So, like Project25_MASTR, I run a trunked system. It's for a large agency, but large agencies are like small cities, so it translates pretty well.
I figure I put about $300K into my system. I was able to reuse some items left over from the old system (tower, feedline, etc), but $300K resulted in a new site.
That's a lot of money.
Scale it down to one repeater, like a small business would use, that's still a heck of a lot of money for Joe-Bob's plumbing service.
So, take Joe-Bob's plumbing, Billy Joe's towing, and 20-30 other small businesses with catchy names and each one needs to put up a single repeater. That's a few million in equipment, radio sites, etc. Most of those repeaters are not being used at any given time. They are sitting idle until Cletus needs a new left handed toilet flange. Then a minute or two of traffic, then nothing...
Or take a trunked system, Take 6-7 repeaters, hook them up to a trunk controller. Give those 30+ business a talk group on the system. Now instead of a million or so bucks in repeaters, Matt's repeater service sunk $300K into the trunked system. He sells each company a talkgroup (or two) on the system at $12.50/radio per month. Oh, and that same guy sells them the radios.
Now each company gets what they need without the huge upfront investment and ongoing maintenance. Those costs are spread amongst 30+ companies. Due to the nature of the trunked system and channel loading, each company thinks they have their very own private radio system. But those of us in the know understand that we're just reselling the unused airtime to a bunch of different users and laughing all the way to the bank. (not really…)
So, a trunked system just spreads the cost around to a lot of users. The channel loading calculations make it so 99.99% of the time, the system has free space to support a user. Periodically (a few times a year) someone keys up and gets bonked because there is no repeater available. Wait 5 seconds for a user to unkey, and it's freed up.
So, my $300K spread across 450+ users with each radio paying about $12.50/month covers all my costs, salary, electricity, spare parts, emergency repairs, cold beer, etc.
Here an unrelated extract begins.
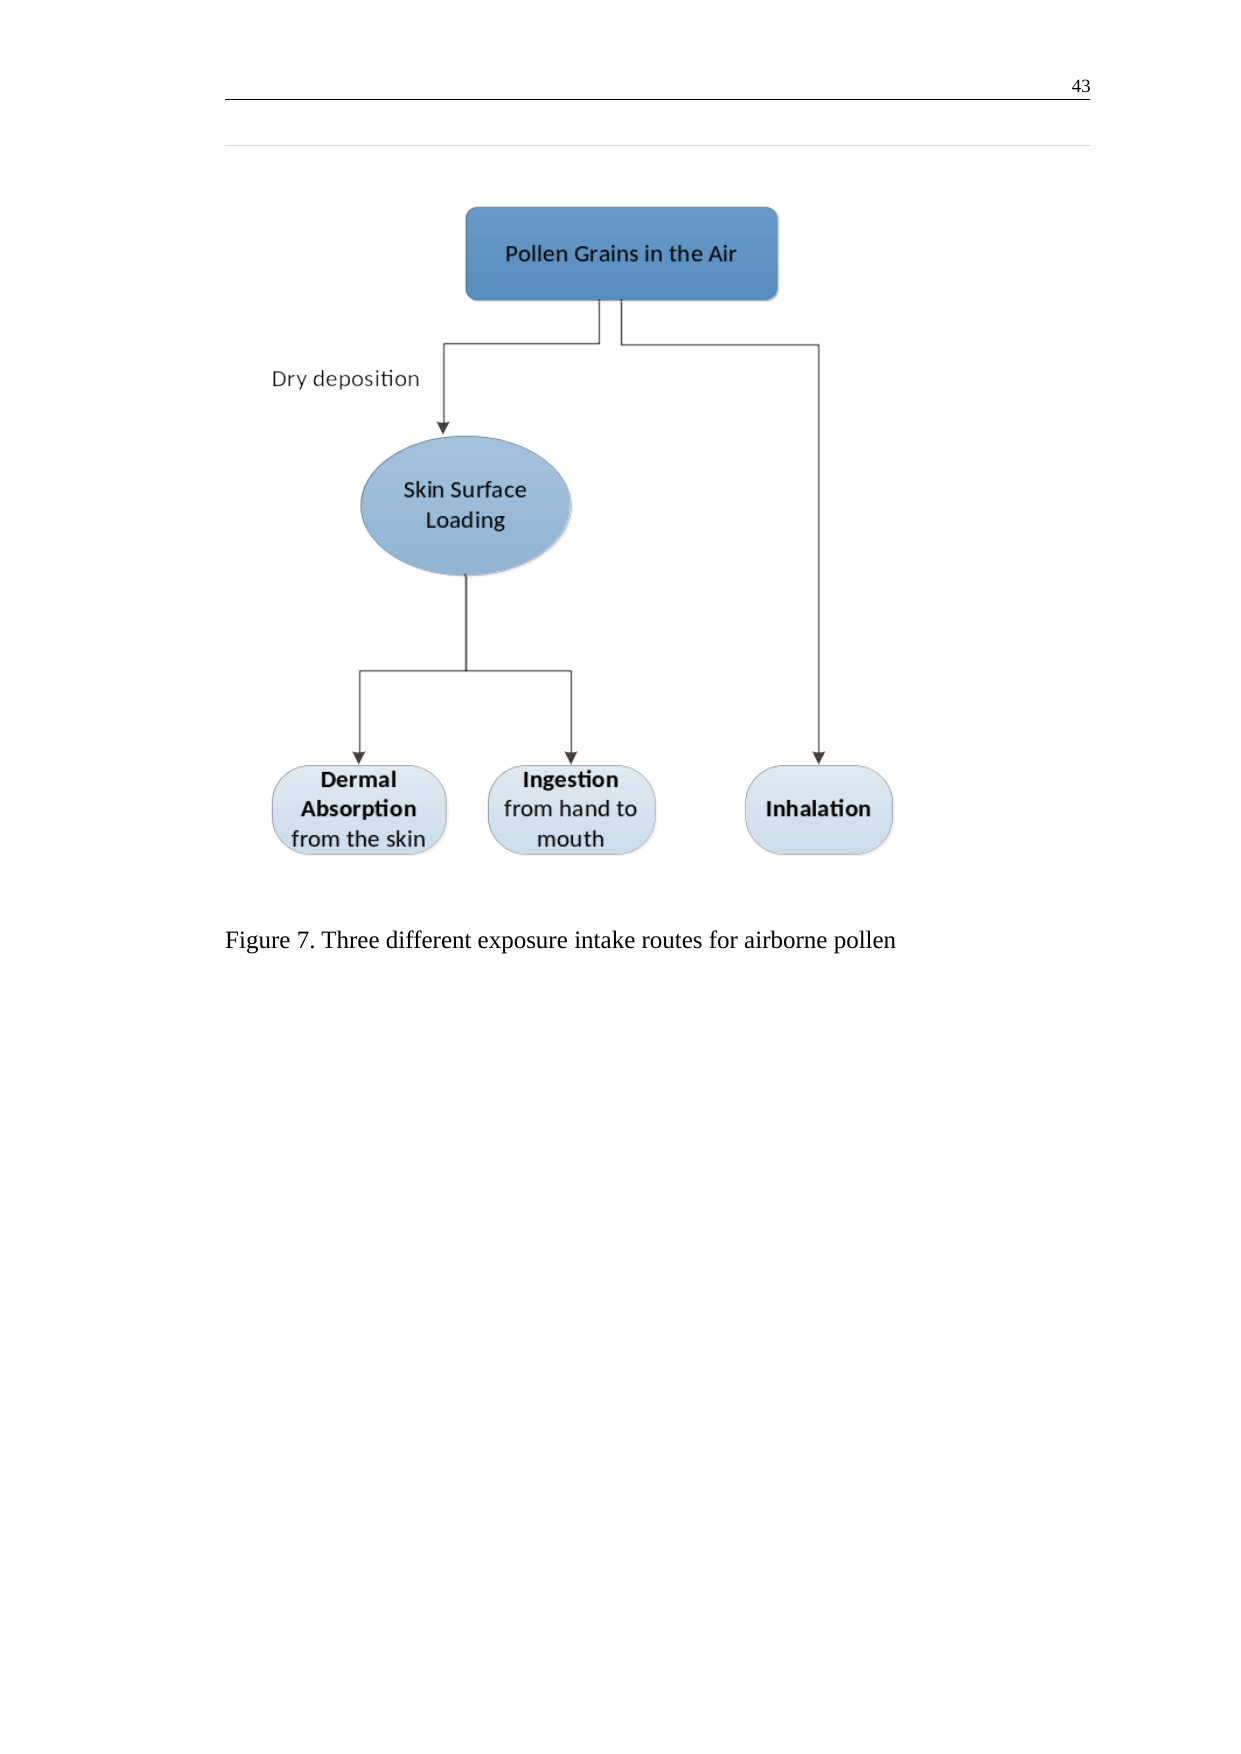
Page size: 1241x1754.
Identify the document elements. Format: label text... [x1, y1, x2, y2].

text Figure 7. Three different exposure intake routes for airborne pollen [225, 926, 1090, 954]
And each of those companies is happy that they don't have to pay $100K + for their own repeater, plus all the costs of upkeep, repairs, electricity, deal with licenses, etc. They get to spread that $12.50 a month out and it's not such a big investment.
Of course, as others have pointed out, cellular has taken a HUGE bite out of those systems. Most people don't want to carry a radio around when they can do essentially the same thing on their cell phone. And who can blame them. 99.9% of the time, the cellular system works just fine, and has way better coverage than a trunked radio system will for most users. The costs are cheaper, plus you can play angry birds on your phone, but not on your radio.
The benefit to the trunked system is that it can be designed to be more reliable than a cellular system. It can provide coverage into areas where the cell carriers think there are not enough users to justify the cost of building out a cell site. And you can control access to you limit access to just those that need access, and not every kid with an iPhone trying to stream Tic-Tok videos.
The truth is that as cellular systems grow and there's more and more bandwidth, they are a much better solution for many non-public safety users. You can do a lot more with a cell phone than you can with a radio, and the costs of the infrastructure get spread out across more and more people.
Your milage may vary, void where prohibited, not valid in some states, and sure to piss someone off.